• Dataset excerpts
[Start of Attachment]

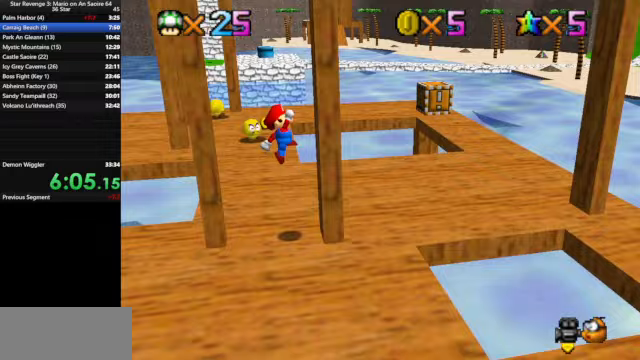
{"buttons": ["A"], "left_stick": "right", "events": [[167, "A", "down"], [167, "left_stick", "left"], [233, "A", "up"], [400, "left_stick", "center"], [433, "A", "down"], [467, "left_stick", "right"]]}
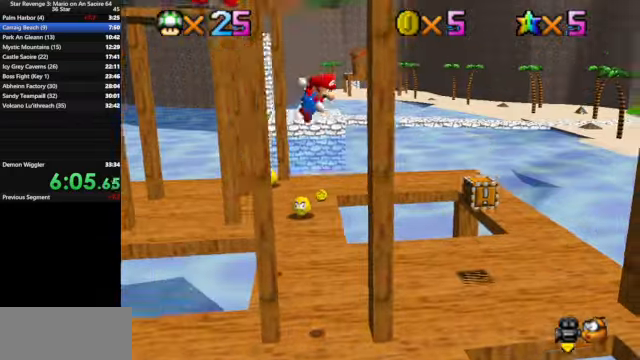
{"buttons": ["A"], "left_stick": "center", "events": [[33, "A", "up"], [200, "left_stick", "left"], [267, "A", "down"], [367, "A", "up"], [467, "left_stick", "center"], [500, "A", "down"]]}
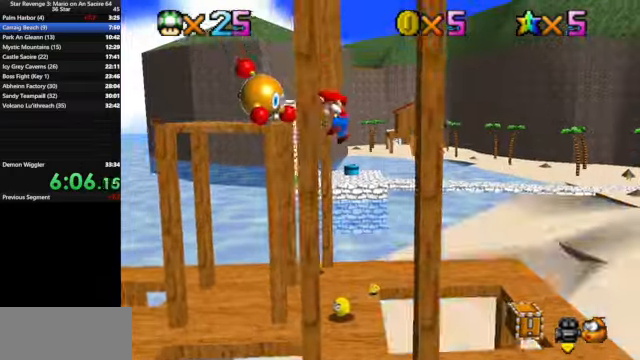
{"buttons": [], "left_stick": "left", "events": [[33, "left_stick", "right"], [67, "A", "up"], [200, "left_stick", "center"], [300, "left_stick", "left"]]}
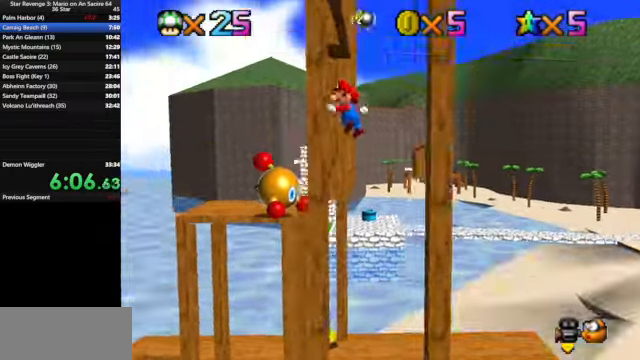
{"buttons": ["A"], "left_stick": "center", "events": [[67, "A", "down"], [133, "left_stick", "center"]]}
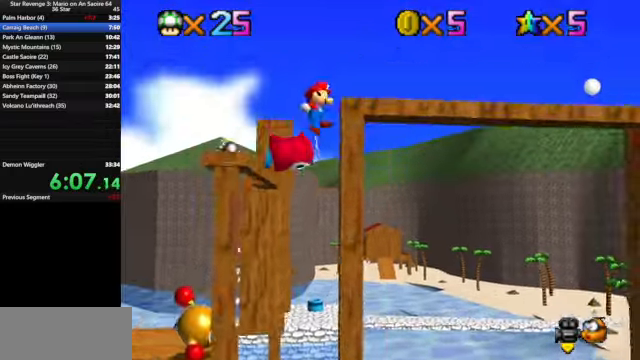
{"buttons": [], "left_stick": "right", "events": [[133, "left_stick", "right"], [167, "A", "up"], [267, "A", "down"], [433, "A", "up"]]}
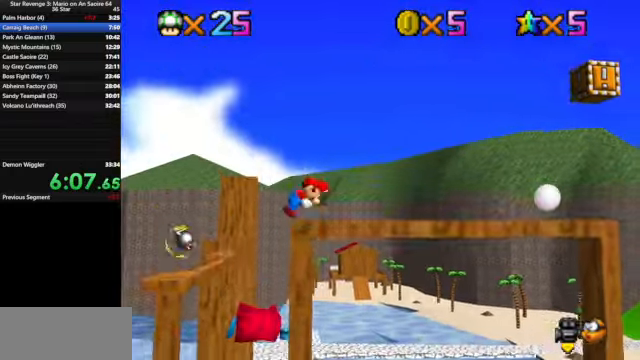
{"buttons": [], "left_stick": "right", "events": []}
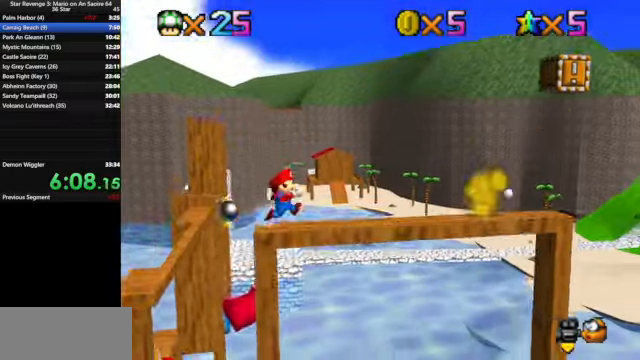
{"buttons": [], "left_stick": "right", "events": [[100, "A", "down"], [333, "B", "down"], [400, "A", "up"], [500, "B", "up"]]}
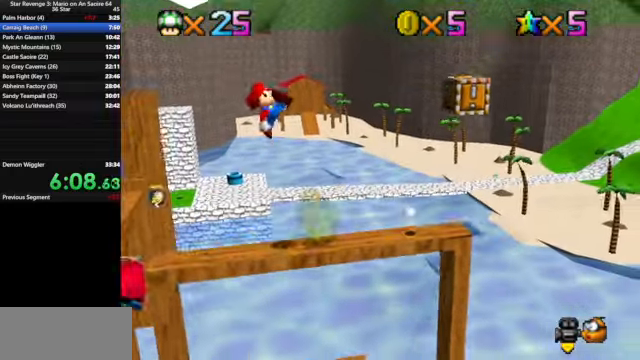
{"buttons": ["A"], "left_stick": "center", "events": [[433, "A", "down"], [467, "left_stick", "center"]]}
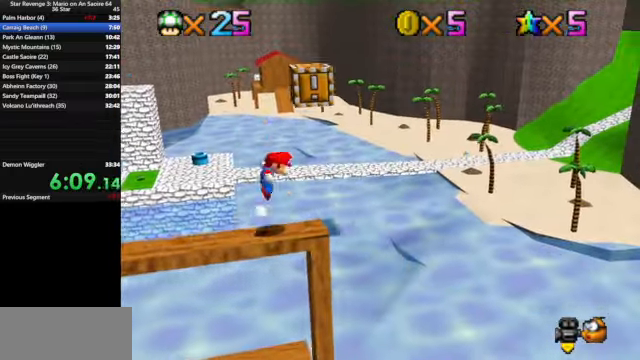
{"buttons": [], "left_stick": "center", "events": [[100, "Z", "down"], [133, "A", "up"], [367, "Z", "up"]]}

[End of Attachment]
[Start of Attachment]

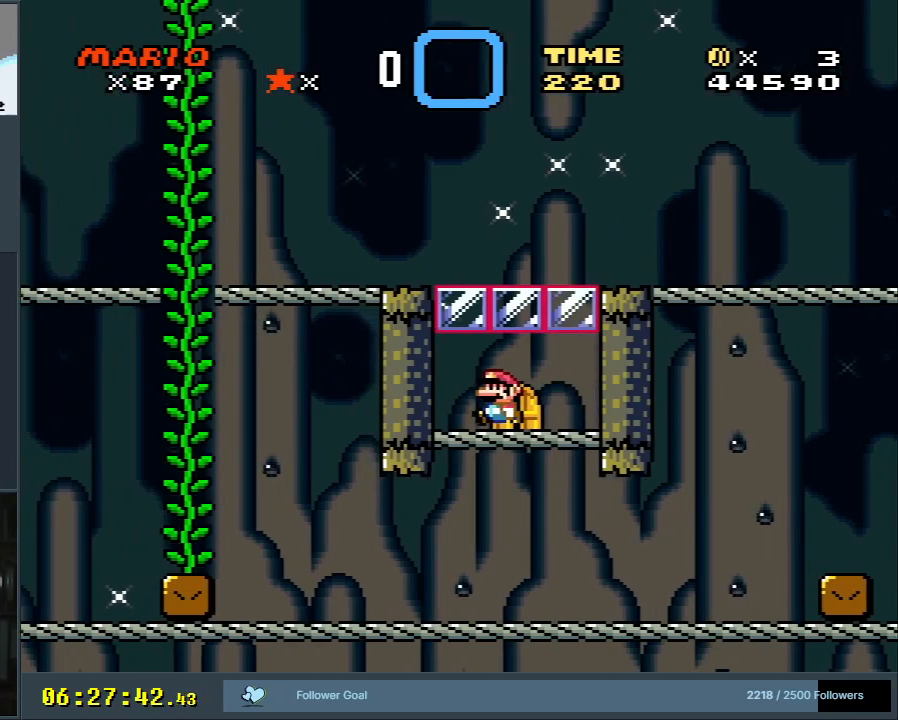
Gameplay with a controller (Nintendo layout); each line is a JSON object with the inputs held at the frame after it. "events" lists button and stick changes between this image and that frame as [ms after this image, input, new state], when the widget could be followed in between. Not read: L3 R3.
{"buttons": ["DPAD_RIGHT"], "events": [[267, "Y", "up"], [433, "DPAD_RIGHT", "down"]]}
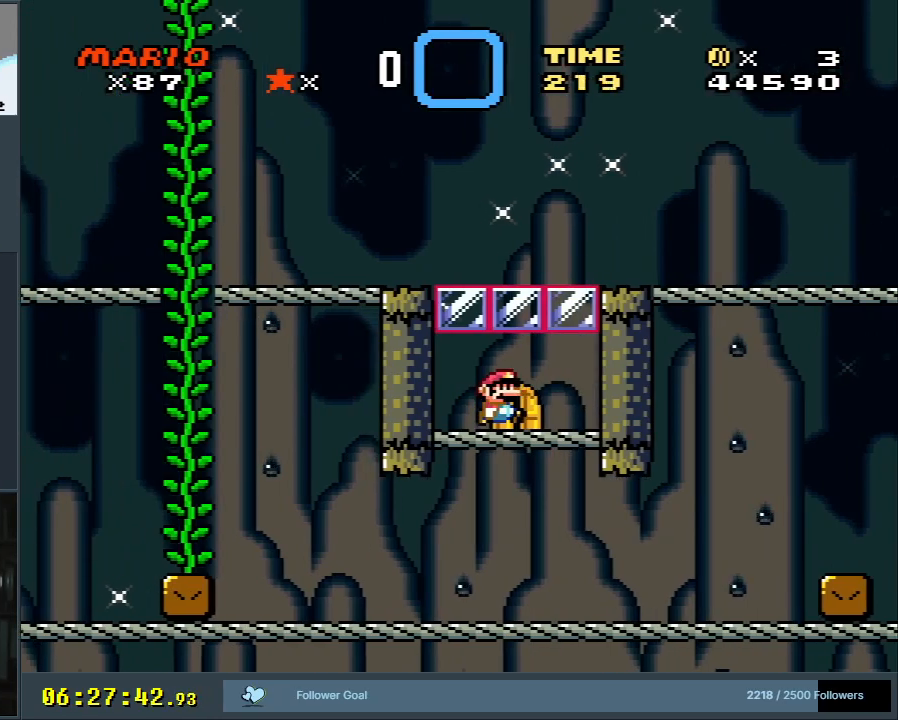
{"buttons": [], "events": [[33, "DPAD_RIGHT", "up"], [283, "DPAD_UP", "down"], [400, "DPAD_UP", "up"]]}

[End of Attachment]

• Requirement
Write out each line above that contains the word "center".

• Task response
{"buttons": ["A"], "left_stick": "right", "events": [[167, "A", "down"], [167, "left_stick", "left"], [233, "A", "up"], [400, "left_stick", "center"], [433, "A", "down"], [467, "left_stick", "right"]]}
{"buttons": ["A"], "left_stick": "center", "events": [[33, "A", "up"], [200, "left_stick", "left"], [267, "A", "down"], [367, "A", "up"], [467, "left_stick", "center"], [500, "A", "down"]]}
{"buttons": [], "left_stick": "left", "events": [[33, "left_stick", "right"], [67, "A", "up"], [200, "left_stick", "center"], [300, "left_stick", "left"]]}
{"buttons": ["A"], "left_stick": "center", "events": [[67, "A", "down"], [133, "left_stick", "center"]]}
{"buttons": ["A"], "left_stick": "center", "events": [[433, "A", "down"], [467, "left_stick", "center"]]}
{"buttons": [], "left_stick": "center", "events": [[100, "Z", "down"], [133, "A", "up"], [367, "Z", "up"]]}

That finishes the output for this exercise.